HMRC is to suspend the introduction of Entry Summary Declarations on EU imports for six months, saying it would give companies more time to prepare for changes to EU trade arrangements should the UK leave without a deal.
Mel Stride, financial secretary to the Treasury, said: “We have been adamant that in the event of no deal, trade must continue at our borders, and we will continue to make our borders secure. Maintaining continuity with the current system for the first six months and phasing Entry Summary Declarations in will ensure we deliver on that promise.”
The move has been welcome by both the Freight Transport Association and the Road Haulage Association.
Pauline Bastidon, FTA’s head of global and European policy, described it as a positive step but pointed out: “It is imperative that the UK government maintains pressure on the EU to ensure that a similar waiver is adopted by the EU. To ensure that Britain can keep trading efficiently, it is vital that the European Commission and UK agree a longer term, more sustainable arrangement to remain in the same security zone, which would make safety and security declarations for UK-EU trade irrelevant. Above all, it is vital that the UK’s supply chain remains as frictionless as possible.”

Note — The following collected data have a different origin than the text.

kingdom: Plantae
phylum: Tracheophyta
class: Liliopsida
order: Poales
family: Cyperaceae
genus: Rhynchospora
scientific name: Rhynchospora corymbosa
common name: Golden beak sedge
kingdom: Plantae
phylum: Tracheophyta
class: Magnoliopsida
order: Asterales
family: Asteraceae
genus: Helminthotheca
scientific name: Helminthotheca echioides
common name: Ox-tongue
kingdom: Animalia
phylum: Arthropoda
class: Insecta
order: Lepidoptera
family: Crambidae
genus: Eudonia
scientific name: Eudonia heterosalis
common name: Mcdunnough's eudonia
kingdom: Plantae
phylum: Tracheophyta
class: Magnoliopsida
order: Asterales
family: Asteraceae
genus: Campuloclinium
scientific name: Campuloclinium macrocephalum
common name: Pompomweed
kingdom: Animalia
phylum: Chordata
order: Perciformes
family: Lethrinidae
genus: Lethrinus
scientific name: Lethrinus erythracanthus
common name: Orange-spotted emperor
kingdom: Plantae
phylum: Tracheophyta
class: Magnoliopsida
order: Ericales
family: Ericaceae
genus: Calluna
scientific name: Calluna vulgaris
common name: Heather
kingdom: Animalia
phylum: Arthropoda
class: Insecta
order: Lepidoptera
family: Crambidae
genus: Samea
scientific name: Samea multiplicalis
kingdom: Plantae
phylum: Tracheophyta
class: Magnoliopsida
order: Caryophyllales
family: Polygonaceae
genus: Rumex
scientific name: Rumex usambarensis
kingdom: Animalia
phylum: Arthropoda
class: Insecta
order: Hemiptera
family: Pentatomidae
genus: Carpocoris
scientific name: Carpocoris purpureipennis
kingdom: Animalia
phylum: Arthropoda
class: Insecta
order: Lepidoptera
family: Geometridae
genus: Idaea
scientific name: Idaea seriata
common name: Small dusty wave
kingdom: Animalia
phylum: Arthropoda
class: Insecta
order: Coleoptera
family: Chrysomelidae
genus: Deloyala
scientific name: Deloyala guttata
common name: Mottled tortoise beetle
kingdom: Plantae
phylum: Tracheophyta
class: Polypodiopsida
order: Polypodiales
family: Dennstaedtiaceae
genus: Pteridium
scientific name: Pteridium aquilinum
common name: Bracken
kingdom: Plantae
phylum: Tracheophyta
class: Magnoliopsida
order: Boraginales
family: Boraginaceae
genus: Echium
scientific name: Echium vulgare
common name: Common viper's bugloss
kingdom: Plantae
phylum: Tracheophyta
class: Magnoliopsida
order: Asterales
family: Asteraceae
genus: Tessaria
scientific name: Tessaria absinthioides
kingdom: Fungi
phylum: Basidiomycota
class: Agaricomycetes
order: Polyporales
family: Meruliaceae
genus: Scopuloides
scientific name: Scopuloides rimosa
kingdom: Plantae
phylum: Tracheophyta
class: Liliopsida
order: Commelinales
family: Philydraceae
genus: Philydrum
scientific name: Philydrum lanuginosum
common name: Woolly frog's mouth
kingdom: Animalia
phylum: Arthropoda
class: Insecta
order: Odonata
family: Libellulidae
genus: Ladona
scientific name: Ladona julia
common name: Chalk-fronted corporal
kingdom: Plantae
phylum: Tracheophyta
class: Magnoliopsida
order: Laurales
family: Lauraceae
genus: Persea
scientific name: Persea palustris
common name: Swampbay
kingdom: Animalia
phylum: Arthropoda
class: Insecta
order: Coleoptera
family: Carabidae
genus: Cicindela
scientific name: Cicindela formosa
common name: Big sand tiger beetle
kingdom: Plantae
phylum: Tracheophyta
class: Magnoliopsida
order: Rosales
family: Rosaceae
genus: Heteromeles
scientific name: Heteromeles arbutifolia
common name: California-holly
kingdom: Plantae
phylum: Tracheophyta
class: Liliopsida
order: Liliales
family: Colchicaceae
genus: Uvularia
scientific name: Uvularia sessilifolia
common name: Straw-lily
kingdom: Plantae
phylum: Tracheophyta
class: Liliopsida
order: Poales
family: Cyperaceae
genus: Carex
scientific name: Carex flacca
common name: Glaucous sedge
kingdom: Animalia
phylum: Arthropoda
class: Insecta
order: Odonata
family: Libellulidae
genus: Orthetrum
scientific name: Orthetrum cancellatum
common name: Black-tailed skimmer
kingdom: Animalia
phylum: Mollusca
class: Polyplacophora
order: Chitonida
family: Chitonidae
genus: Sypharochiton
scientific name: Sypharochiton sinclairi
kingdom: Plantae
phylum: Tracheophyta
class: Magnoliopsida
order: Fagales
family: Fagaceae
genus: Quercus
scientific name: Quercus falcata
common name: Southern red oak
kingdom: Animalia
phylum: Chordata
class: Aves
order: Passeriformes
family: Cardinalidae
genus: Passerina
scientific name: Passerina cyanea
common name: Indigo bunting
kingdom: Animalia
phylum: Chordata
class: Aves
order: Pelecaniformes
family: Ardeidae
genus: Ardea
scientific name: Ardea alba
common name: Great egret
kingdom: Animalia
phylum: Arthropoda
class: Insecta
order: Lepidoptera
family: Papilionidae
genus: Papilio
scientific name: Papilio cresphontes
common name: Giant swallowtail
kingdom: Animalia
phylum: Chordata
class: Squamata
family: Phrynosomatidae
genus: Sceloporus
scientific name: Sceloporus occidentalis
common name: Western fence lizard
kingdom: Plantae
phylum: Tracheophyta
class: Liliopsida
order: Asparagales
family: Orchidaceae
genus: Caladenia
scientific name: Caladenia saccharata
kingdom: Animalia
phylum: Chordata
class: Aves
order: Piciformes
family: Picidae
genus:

RHA chief executive, Richard Burnett accepted that the government had listened to the industry but said: “We have been insistent that the proposal to introduce consignment level Safety and Security Declarations for imported road haulage would be impossible to introduce by 29 March. The extension will help but it still isn’t enough. There is no guarantee that businesses will have the necessary processes in place in six months’ time. It’s just a stay of execution. We need practical simplification of the system to ensure that it works for everyone and we will continue to push for this.”